Business

Abe and OECD chief agree multilateral fixes needed for trade disputes

Kyodo

Prime Minister Shinzo Abe and Angel Gurria, secretary-general of the Organisation for Economic Co-operation and Development, have affirmed that using multilateral mechanisms to tackle steel overproduction and other trade issues is important, the OECD chief said Thursday.

“Tariffs are the manifestation . . ., but the global forum is the only way in which you can deal with the substance of the problem, and if you do not deal with the substance, you’re going to have a recurrence of the issue … we both agree this is important,” Gurria told reporters after a meeting with Abe.

Gurria came to the Prime Minister’s Office in Tokyo to present him with an OECD report, due to be released Friday, containing recommendations that could help Japan continue to grow even as its society ages.

Their meeting comes amid a trade dispute between the United States and China that has seen unilateral restrictions imposed, starting with the U.S. government’s imposition last month of tariffs on steel and aluminum imports from China and other countries, including Japan.

Gurria said he and Abe concluded that the appropriate mechanism to solve this issue is the Global Forum on Steel Excess Capacity, which was created by the Group of 20 leaders at their 2016 summit in Hangzhou, China, and more broadly that the World Trade Organization is the best place to solve trade disputes.

“Amid the spread of protectionism in the world, Japan shares with the OECD an understanding of the significance of the WTO, and we hope to reinforce the multilateral trade system,” Abe said at the outset of the meeting, which was open to the press.

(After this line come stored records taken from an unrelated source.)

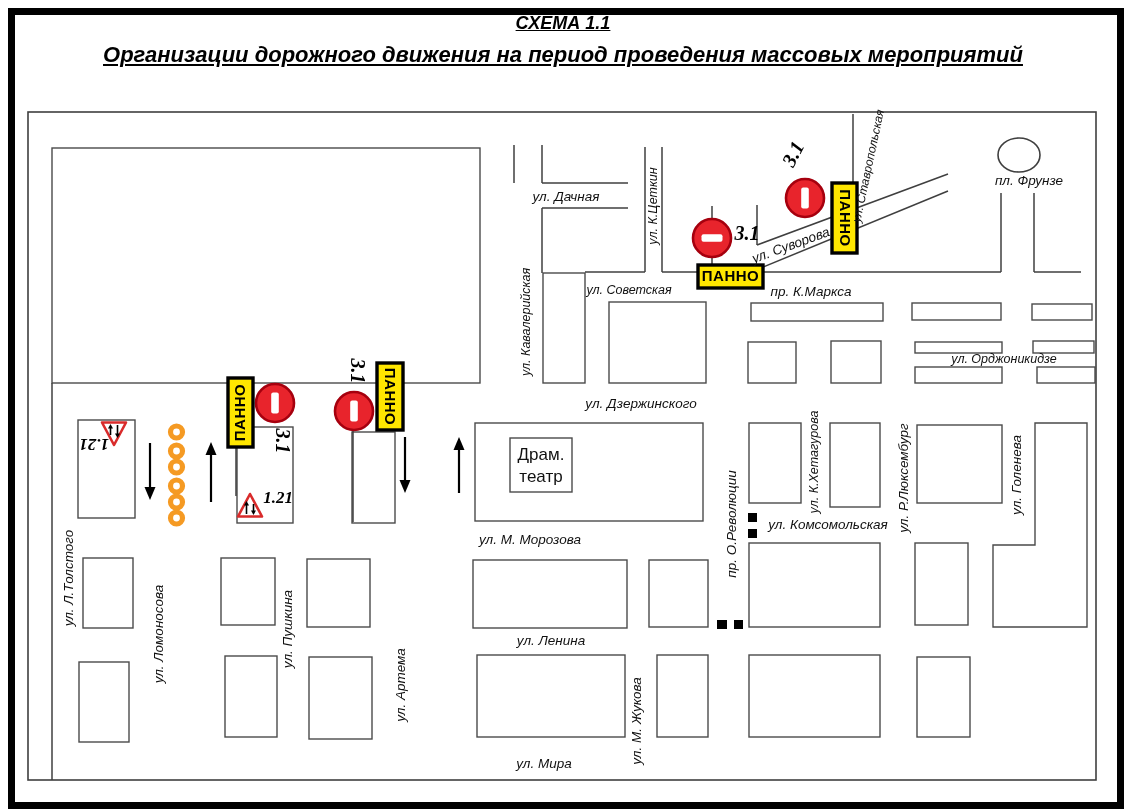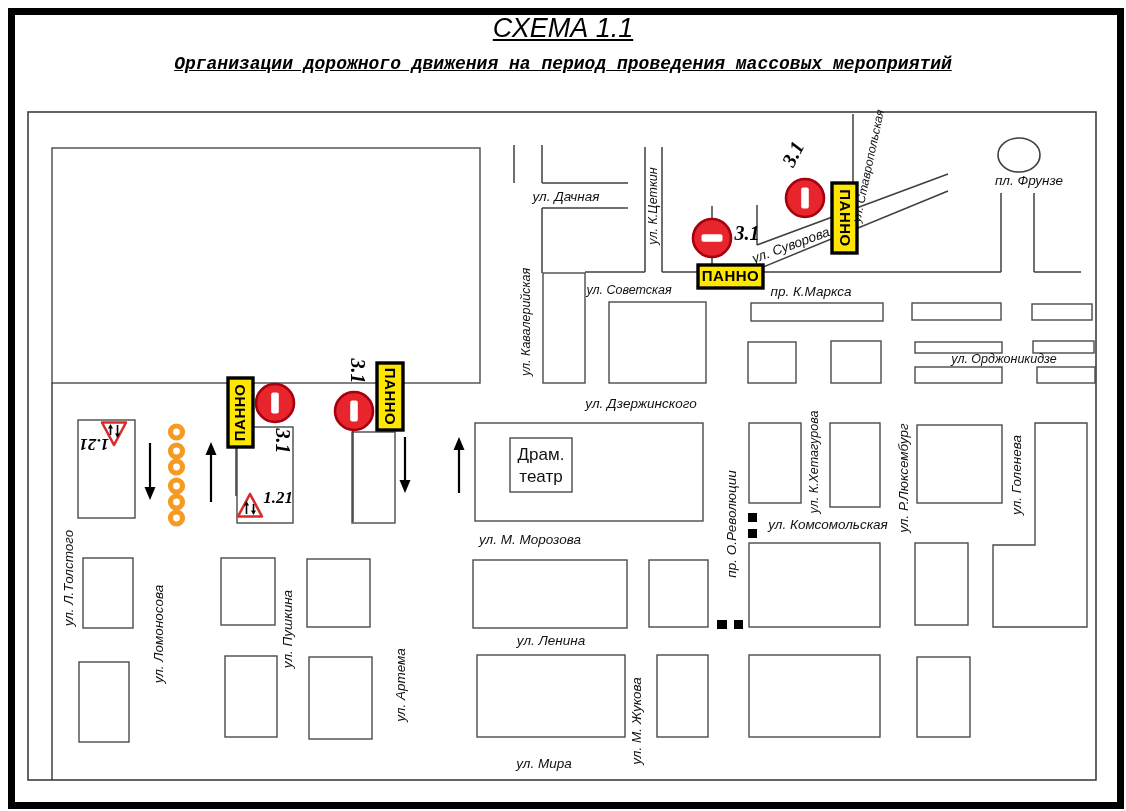--- a/index.html
+++ b/index.html
@@ -8,7 +8,7 @@
   .page-border{position:absolute;left:8px;top:8px;width:1102px;height:787px;
         border:7px solid #000;pointer-events:none;}
   .title-block{position:absolute;left:0;top:13px;width:100%;text-align:center;color:#000;}
-  .t1{font-size:27px;font-weight:normal;font-style:italic;text-decoration:underline;margin-bottom:6px;}
+  .t1{font-size:18px;font-weight:bold;font-style:italic;text-decoration:underline;margin-bottom:6px;}
   .t2{font-size:18px;font-weight:bold;font-style:italic;text-decoration:underline;line-height:29px;font-family:Liberation Mono, monospace;}
   svg{position:absolute;left:0;top:0;}
   text{font-family:"Liberation Sans",sans-serif;}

Gurria also hailed Japan’s leadership in creating the 11-party trade pact formerly known as the Trans-Pacific Partnership, that was signed in Chile last month after a revision following the withdrawal of the United States.

The new OECD report on Japan, entitled “Promoting Inclusive Growth for an Aging Society,” contains recommendations on tax, health care and long-term care, the labor market, education, innovation, trade and investment, the hosting of sports events and greening the economy.

Gurria said he and Abe discussed in particular the need for wage growth, and how the employment market should allow domestic firms to raise wages without losing productivity.